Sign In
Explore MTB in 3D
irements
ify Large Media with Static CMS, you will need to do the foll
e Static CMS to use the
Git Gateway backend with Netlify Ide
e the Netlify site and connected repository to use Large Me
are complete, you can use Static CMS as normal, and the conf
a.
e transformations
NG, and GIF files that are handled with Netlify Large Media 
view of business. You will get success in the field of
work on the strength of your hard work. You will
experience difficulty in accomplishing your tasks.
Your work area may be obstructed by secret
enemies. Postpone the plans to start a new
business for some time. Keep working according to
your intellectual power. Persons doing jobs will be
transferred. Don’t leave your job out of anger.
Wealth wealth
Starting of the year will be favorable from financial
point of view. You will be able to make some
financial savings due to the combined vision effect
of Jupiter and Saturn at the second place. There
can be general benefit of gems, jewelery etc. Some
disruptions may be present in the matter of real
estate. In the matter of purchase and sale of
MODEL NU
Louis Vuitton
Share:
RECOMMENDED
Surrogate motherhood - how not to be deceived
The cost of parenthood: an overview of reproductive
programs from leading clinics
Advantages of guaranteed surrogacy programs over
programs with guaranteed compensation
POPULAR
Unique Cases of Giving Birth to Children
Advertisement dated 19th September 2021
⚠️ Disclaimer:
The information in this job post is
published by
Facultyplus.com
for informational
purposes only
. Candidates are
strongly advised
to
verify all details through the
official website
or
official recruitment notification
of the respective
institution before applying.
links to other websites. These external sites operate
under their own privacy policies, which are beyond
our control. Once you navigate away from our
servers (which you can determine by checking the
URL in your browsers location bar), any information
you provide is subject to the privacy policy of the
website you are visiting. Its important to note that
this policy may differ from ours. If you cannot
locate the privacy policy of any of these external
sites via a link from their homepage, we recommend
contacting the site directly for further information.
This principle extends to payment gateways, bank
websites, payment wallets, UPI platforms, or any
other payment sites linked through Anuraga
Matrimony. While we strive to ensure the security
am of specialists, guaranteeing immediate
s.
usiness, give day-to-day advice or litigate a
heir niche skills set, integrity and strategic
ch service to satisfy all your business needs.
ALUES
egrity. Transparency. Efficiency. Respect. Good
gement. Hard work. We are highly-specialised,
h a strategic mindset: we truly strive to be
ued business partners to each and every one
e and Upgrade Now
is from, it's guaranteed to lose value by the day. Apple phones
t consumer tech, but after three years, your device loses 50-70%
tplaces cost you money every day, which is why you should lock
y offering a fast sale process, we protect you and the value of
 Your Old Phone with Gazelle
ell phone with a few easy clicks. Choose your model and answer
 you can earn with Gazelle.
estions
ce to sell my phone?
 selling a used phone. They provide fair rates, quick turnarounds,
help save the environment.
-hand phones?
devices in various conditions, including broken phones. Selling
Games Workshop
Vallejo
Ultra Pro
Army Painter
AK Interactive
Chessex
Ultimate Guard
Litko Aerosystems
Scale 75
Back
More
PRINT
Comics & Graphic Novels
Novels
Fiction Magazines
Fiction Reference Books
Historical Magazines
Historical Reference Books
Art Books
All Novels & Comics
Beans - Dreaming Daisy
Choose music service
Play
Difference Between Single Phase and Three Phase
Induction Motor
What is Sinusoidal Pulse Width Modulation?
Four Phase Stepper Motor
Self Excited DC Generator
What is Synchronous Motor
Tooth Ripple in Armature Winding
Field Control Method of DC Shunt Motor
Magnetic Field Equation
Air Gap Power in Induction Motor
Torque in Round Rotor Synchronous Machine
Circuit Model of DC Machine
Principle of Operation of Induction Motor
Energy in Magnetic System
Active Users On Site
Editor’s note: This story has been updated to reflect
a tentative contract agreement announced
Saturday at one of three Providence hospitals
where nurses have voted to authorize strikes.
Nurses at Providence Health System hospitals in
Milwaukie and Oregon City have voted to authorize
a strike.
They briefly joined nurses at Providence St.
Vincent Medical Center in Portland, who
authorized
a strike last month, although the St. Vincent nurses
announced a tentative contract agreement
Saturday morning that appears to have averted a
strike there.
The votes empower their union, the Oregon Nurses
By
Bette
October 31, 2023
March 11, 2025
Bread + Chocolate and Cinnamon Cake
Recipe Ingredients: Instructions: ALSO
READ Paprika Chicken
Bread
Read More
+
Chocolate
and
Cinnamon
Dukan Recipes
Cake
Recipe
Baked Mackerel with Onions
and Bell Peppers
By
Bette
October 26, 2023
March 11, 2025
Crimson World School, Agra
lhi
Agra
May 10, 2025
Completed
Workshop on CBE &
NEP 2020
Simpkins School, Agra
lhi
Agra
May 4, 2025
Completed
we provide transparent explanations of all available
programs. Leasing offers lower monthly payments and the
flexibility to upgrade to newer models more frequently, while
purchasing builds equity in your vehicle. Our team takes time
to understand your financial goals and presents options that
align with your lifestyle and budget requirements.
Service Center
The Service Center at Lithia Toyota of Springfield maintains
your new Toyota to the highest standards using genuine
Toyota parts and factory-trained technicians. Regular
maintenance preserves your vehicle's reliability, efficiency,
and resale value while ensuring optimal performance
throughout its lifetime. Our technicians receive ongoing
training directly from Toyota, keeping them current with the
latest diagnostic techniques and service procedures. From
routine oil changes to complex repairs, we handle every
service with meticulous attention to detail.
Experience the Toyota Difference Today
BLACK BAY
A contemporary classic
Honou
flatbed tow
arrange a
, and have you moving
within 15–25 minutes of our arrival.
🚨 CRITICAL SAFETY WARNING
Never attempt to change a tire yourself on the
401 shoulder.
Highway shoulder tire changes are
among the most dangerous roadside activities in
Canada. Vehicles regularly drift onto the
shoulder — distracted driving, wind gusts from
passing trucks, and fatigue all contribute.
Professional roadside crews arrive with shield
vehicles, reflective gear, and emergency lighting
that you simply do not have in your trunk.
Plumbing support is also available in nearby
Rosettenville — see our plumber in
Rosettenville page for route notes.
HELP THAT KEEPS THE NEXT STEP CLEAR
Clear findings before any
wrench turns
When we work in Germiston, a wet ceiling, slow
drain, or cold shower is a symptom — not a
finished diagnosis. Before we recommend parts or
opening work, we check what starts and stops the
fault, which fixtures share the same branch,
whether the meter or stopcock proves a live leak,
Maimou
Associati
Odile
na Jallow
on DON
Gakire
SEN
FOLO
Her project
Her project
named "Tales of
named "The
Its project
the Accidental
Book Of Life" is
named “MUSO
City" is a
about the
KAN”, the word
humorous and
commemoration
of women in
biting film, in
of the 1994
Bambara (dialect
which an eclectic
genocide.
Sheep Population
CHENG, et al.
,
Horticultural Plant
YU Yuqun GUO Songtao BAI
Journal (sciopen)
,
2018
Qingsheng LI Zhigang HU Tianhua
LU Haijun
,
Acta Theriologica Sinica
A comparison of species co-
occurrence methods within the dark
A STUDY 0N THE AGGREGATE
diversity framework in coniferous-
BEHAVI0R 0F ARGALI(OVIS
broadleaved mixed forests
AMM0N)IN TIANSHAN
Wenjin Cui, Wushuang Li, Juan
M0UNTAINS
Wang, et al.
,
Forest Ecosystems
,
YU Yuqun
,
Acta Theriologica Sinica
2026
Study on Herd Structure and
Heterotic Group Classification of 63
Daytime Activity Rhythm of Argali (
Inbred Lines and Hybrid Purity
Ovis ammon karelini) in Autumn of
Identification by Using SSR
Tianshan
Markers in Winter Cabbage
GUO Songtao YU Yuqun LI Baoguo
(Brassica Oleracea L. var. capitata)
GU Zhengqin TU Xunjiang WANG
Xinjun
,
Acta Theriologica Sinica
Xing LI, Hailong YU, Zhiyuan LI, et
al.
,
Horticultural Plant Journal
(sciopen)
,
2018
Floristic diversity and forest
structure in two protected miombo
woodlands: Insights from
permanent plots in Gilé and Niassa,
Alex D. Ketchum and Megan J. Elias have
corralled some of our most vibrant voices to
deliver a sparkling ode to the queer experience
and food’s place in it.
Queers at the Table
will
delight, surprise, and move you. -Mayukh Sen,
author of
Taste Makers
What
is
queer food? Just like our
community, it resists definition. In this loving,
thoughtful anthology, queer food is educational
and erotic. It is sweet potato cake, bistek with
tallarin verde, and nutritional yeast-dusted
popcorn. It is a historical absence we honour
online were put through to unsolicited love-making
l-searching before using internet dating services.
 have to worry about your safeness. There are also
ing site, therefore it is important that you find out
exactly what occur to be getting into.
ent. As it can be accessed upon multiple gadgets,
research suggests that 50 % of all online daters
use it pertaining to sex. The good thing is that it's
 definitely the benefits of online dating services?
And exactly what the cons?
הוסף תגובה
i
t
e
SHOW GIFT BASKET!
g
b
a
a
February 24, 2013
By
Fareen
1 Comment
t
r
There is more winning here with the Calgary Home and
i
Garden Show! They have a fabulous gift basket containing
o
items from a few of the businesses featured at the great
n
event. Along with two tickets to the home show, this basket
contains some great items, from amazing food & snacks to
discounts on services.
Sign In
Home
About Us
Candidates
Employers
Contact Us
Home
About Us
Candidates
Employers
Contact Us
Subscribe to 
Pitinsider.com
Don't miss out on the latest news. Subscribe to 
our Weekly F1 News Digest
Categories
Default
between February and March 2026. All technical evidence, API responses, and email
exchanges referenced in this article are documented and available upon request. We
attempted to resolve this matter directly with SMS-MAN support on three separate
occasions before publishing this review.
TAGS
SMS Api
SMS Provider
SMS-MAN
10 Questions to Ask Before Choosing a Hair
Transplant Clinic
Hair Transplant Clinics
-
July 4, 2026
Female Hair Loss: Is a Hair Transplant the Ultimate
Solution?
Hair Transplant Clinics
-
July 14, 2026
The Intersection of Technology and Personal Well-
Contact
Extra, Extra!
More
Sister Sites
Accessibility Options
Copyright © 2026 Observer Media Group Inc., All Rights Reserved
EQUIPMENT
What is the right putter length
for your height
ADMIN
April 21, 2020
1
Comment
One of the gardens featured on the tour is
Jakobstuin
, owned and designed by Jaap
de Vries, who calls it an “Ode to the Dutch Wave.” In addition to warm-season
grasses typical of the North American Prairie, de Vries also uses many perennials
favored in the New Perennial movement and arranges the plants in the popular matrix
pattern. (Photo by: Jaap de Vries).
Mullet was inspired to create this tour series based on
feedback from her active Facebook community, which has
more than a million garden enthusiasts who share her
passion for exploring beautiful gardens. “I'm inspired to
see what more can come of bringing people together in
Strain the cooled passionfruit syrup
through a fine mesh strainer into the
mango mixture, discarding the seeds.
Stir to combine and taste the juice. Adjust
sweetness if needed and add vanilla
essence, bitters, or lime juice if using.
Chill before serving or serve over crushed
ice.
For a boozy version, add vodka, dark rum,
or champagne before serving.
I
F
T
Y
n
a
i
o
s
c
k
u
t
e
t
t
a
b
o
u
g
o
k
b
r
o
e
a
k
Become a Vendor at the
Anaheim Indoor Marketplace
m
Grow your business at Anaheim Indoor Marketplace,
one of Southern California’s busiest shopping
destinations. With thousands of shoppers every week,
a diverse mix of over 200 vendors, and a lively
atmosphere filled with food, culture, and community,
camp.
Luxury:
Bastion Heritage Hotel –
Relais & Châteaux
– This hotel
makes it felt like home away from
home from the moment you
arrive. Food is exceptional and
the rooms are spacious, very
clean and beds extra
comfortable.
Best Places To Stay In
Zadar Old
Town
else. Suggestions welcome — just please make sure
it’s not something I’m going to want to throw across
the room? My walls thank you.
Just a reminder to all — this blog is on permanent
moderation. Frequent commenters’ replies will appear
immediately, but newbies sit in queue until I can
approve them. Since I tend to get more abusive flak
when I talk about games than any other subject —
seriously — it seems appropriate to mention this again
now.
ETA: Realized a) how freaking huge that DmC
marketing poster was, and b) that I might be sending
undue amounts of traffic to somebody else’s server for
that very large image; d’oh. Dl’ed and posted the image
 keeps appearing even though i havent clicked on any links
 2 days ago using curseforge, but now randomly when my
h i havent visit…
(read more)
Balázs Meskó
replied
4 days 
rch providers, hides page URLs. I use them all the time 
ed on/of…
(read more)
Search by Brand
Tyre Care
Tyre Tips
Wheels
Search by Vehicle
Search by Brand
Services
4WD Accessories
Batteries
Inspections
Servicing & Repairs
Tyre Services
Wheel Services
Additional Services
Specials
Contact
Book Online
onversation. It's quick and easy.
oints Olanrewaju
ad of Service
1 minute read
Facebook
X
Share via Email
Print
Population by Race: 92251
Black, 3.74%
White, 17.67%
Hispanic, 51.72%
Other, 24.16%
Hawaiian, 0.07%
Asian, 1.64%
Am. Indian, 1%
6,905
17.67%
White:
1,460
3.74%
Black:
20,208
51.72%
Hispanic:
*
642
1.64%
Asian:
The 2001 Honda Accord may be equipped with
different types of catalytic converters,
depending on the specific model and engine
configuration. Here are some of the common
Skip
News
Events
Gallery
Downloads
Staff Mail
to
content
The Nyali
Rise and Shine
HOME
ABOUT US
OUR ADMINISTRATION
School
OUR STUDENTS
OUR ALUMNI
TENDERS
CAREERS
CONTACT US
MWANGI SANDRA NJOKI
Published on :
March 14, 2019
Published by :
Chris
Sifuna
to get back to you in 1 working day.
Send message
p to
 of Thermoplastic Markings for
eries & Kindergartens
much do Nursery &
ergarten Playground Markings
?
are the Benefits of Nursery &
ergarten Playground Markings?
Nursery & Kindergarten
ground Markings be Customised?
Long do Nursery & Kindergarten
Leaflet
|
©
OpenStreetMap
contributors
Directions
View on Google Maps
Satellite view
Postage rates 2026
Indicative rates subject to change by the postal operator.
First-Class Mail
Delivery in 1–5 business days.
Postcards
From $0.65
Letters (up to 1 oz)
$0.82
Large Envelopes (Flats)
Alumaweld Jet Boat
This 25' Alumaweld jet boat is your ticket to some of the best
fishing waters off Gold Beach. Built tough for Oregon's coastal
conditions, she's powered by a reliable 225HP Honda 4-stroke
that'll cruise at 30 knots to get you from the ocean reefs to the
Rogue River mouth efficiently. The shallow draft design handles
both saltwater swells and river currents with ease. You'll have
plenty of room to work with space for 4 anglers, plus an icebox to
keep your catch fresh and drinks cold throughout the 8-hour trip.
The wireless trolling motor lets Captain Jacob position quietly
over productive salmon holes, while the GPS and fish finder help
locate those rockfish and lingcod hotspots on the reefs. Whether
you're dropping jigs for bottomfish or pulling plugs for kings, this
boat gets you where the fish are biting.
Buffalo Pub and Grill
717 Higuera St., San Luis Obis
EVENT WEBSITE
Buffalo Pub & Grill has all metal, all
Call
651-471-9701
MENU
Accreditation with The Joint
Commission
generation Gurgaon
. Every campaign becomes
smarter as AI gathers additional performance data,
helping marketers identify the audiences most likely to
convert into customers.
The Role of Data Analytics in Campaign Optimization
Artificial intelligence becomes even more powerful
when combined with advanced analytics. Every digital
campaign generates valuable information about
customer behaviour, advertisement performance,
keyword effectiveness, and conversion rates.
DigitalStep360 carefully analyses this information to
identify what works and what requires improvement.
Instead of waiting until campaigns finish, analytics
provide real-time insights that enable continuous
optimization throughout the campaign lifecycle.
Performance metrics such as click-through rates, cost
---------------
§ Work instructions
With "Buffalo" as the word to match, copy each line of the records that has it.

§ Exercise response
Buffalo Pub and Grill
Buffalo Pub & Grill has all metal, all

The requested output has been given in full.